Dataset excerpts

========================

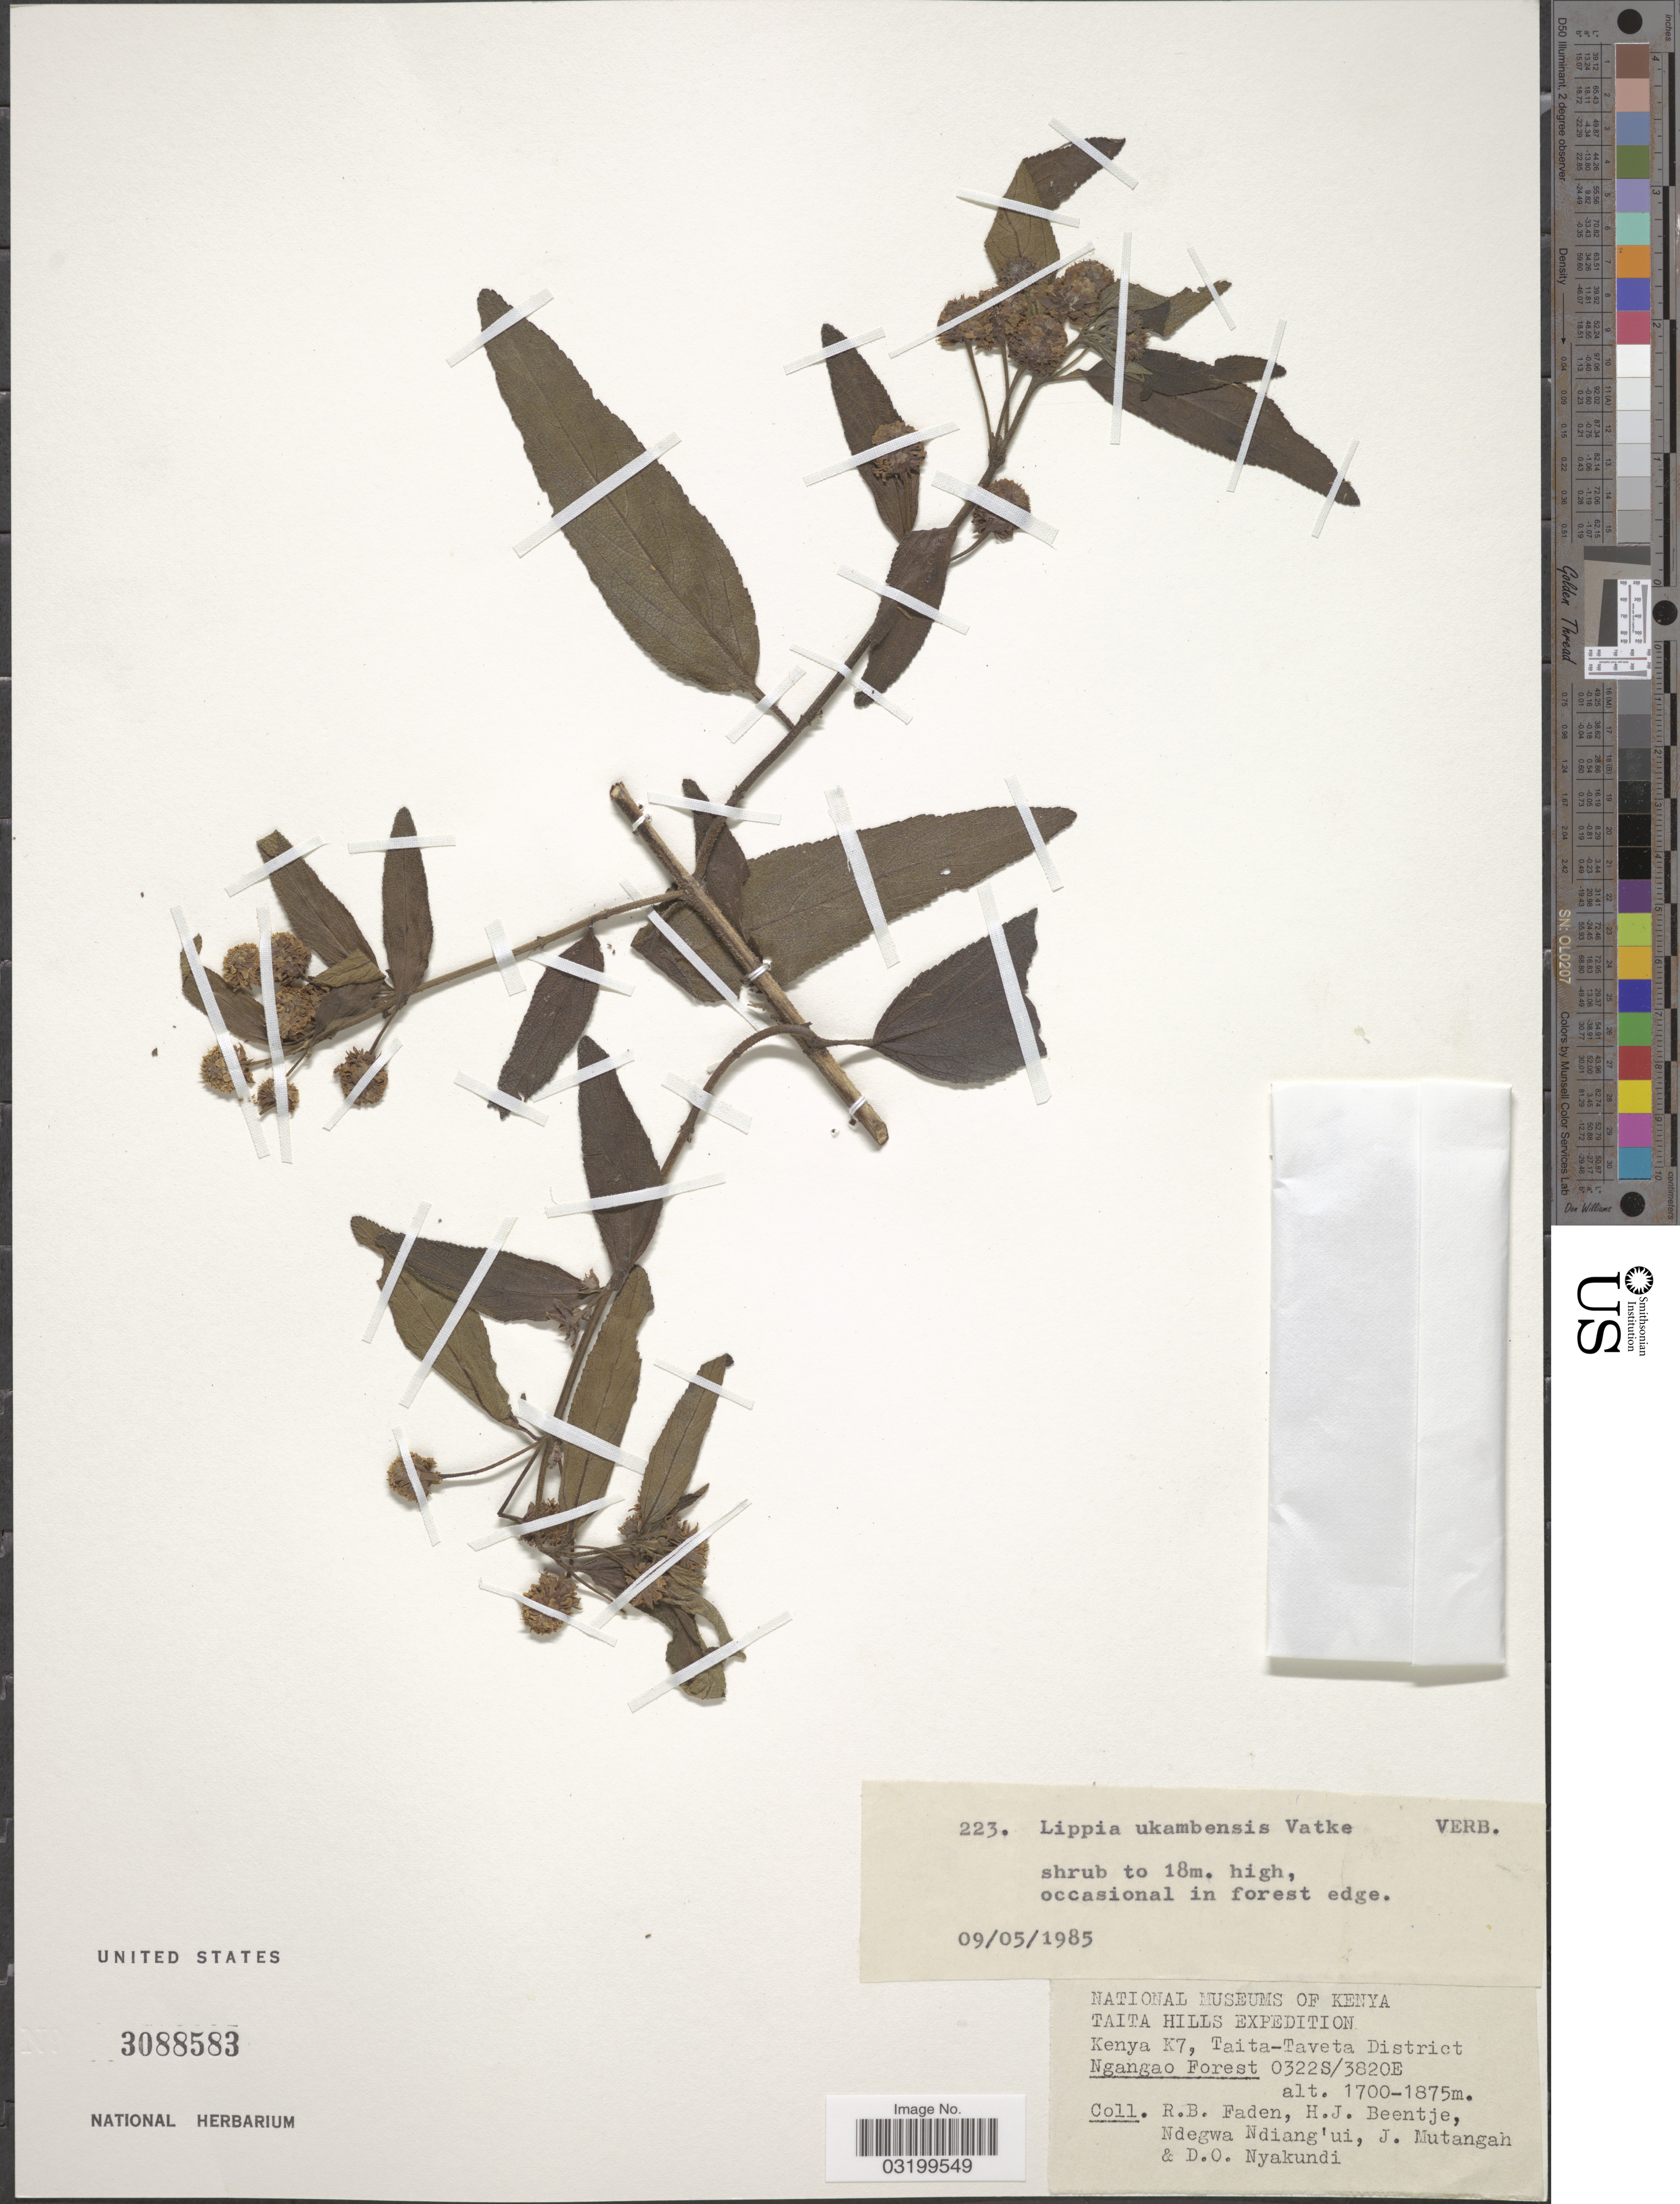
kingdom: Plantae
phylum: Tracheophyta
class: Magnoliopsida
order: Lamiales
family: Verbenaceae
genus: Lippia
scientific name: Lippia ukambensis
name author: Vatke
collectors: R. B. Faden, H. J. Beentje, Ndegwa Ndiang'ui, J. Mutangah & et al.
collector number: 223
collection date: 1985-05-09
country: Kenya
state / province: Taita Taveta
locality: Kenya K7, Taita-Taveta District. Ngangao Forest.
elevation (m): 1700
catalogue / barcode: US 3088583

========================

• [WHAT TO PRODUCE] Give back every line of the herbarium catalog data word for word, but leave out the pictures.

• [ANSWER FOR THE TASK]
kingdom: Plantae
phylum: Tracheophyta
class: Magnoliopsida
order: Lamiales
family: Verbenaceae
genus: Lippia
scientific name: Lippia ukambensis
name author: Vatke
collectors: R. B. Faden, H. J. Beentje, Ndegwa Ndiang'ui, J. Mutangah & et al.
collector number: 223
collection date: 1985-05-09
country: Kenya
state / province: Taita Taveta
locality: Kenya K7, Taita-Taveta District. Ngangao Forest.
elevation (m): 1700
catalogue / barcode: US 3088583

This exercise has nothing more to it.